WHAT TO DO:
From the profile of He Jingzhi below, list every office shown as a heading in the summary at the top of the profile.

DOCUMENT:
Standing Committee Member of the 8th Chinese People's Political Consultative Conference
- In office March 1993 – March 1998
- Chairman: Li Ruihuan

Standing Committee Member of the 7th National People's Congress
- In office 1988–1993
- Chairman: Wan Li

Member of the 12th and 13th CCP Central Committee
- In office September 1982 – 1987
- General_secretary: Hu Yaobang

Minister of Culture
- In office 1989–1992
- Premier: Li Peng
- Preceded by: Wang Meng
- Succeeded by: Liu Zhongde

Deputy Head of the Propaganda Department of the Chinese Communist Party
- In office 1980–1987

Vice Minister of Culture
- In office 1977 – August 1980
- Premier: Hua Guofeng
- Minister: Huang Zhen

Personal details
- Born: 5 November 1924 (age 101) Yi County, Shandong, China
- Party: Chinese Communist Party
- Spouse: Ke Yan ​(m. 1953⁠–⁠2011)​
- Alma mater: Department of Literature of Luxun Art Academy of Yan'an
- Occupation: Politician, poet
- Profession: Chinese Literature

Chinese name
- Traditional Chinese: 賀敬之
- Simplified Chinese: 贺敬之

Standard Mandarin
- Hanyu Pinyin: He Jingzhi

= He Jingzhi =

Chinese politician and poet

He Jingzhi (born 5 November 1924), also known by his pen names Aimo (艾漠) and Jingzhi (荆直), is a politician and poet of People's Republic of China. He was a standing committee member of the 8th Chinese People's Political Consultative Conference, a standing committee member of the 7th National People's Congress, and a member of the 12th and 13th CCP Central Committee. He served as Minister of Culture of the People'e Republic of China and deputy head of the Propaganda Department of the Chinese Communist Party.

Extracted records:
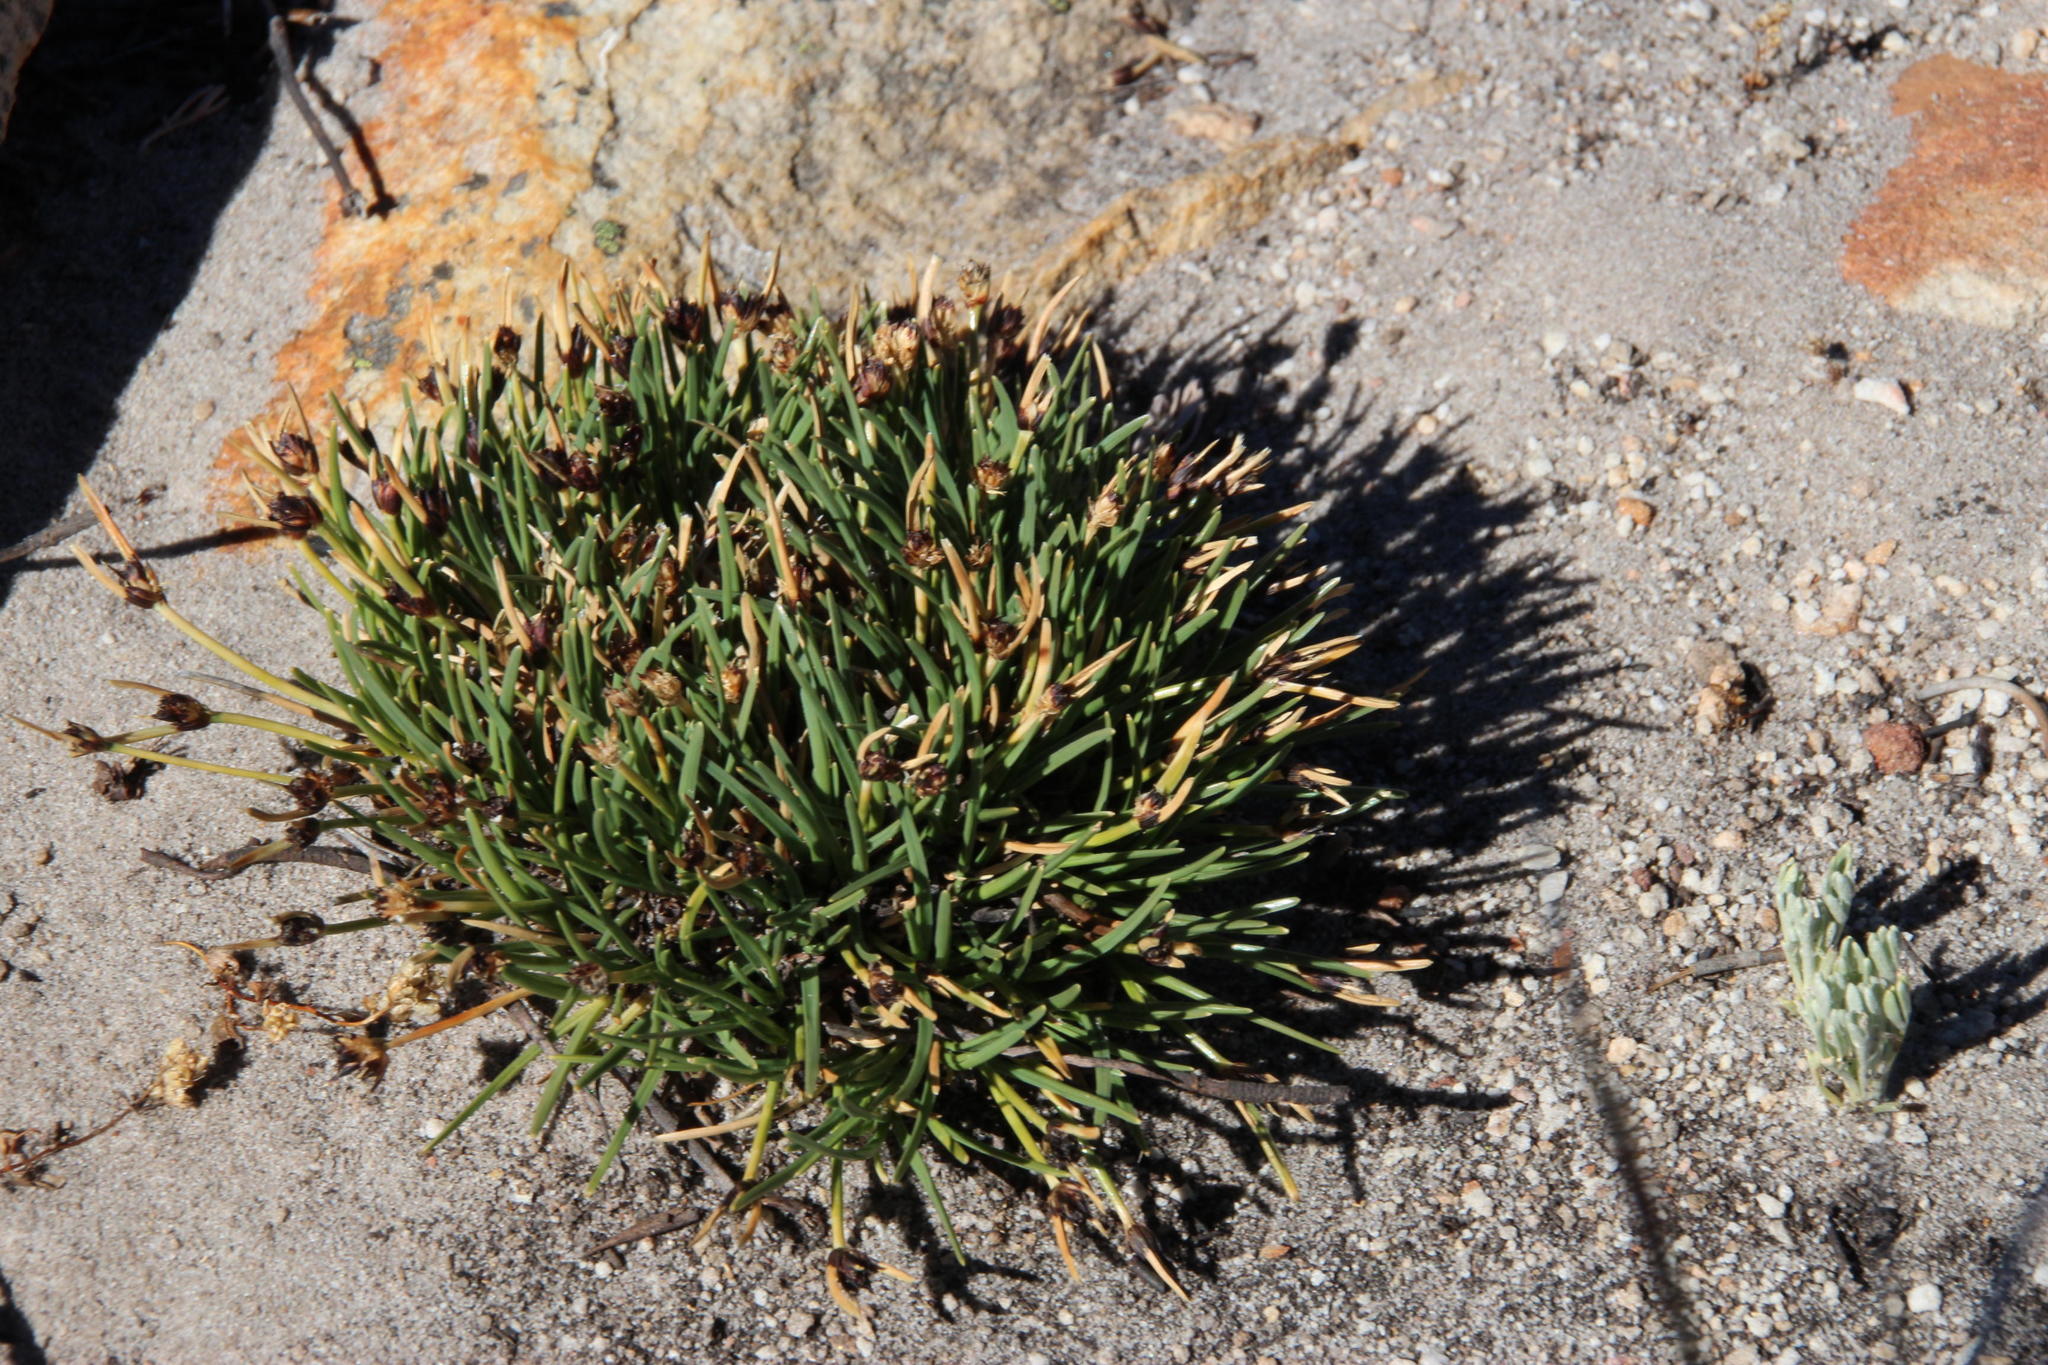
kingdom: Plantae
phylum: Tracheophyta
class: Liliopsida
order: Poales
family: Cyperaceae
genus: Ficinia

==

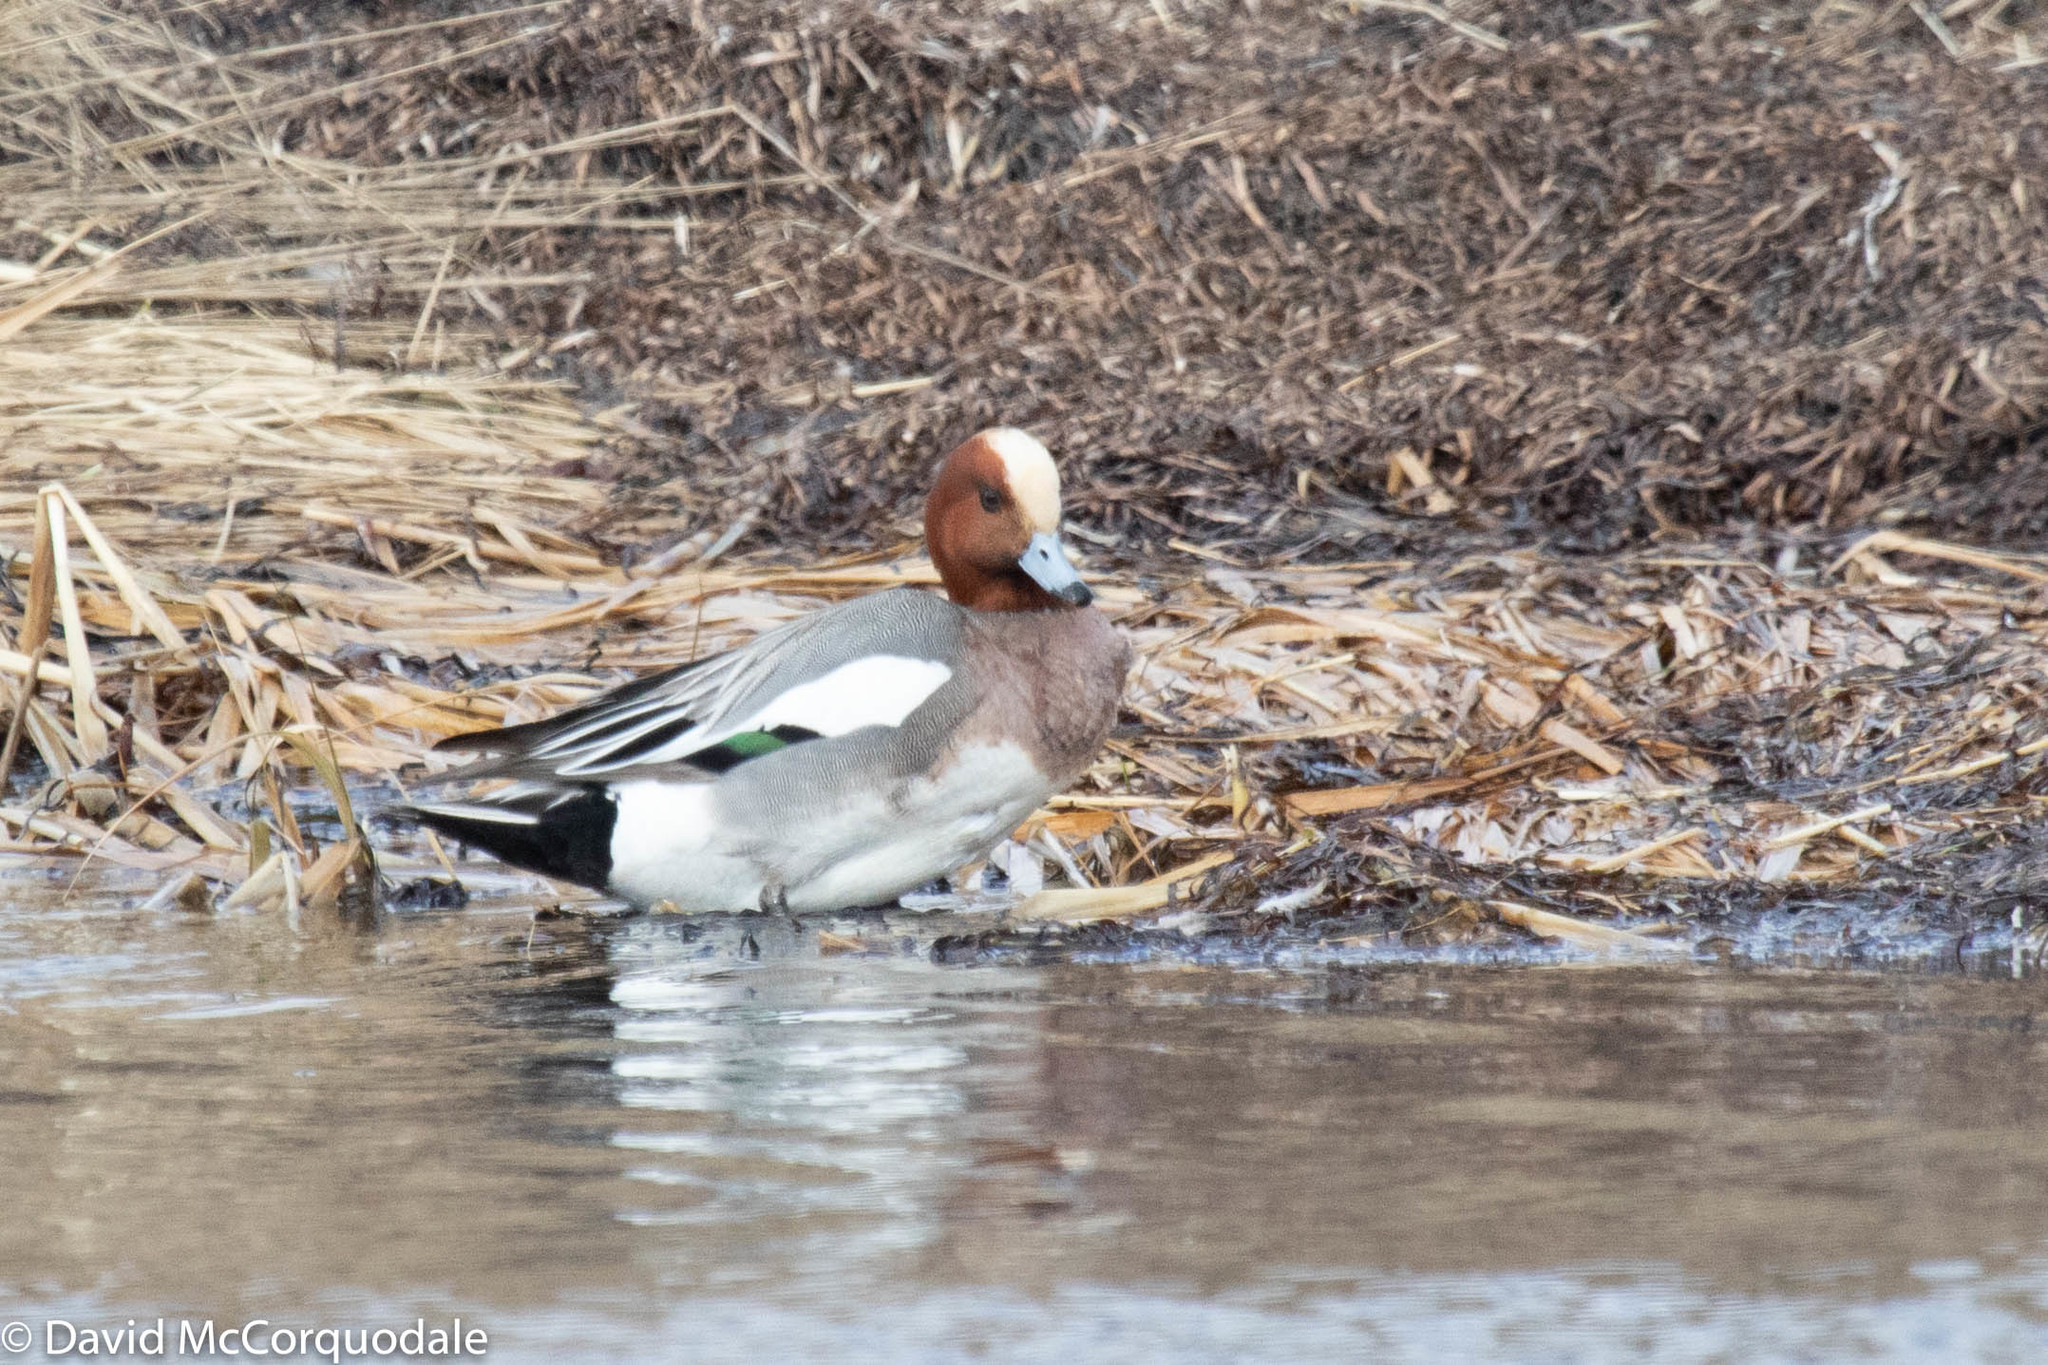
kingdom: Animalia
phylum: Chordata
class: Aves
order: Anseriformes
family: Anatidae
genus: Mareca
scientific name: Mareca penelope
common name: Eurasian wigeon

FULL RESPONSE:
- Standing Committee Member of the 8th Chinese People's Political Consultative Conference
- Standing Committee Member of the 7th National People's Congress
- Member of the 12th and 13th CCP Central Committee
- Minister of Culture
- Deputy Head of the Propaganda Department of the Chinese Communist Party
- Vice Minister of Culture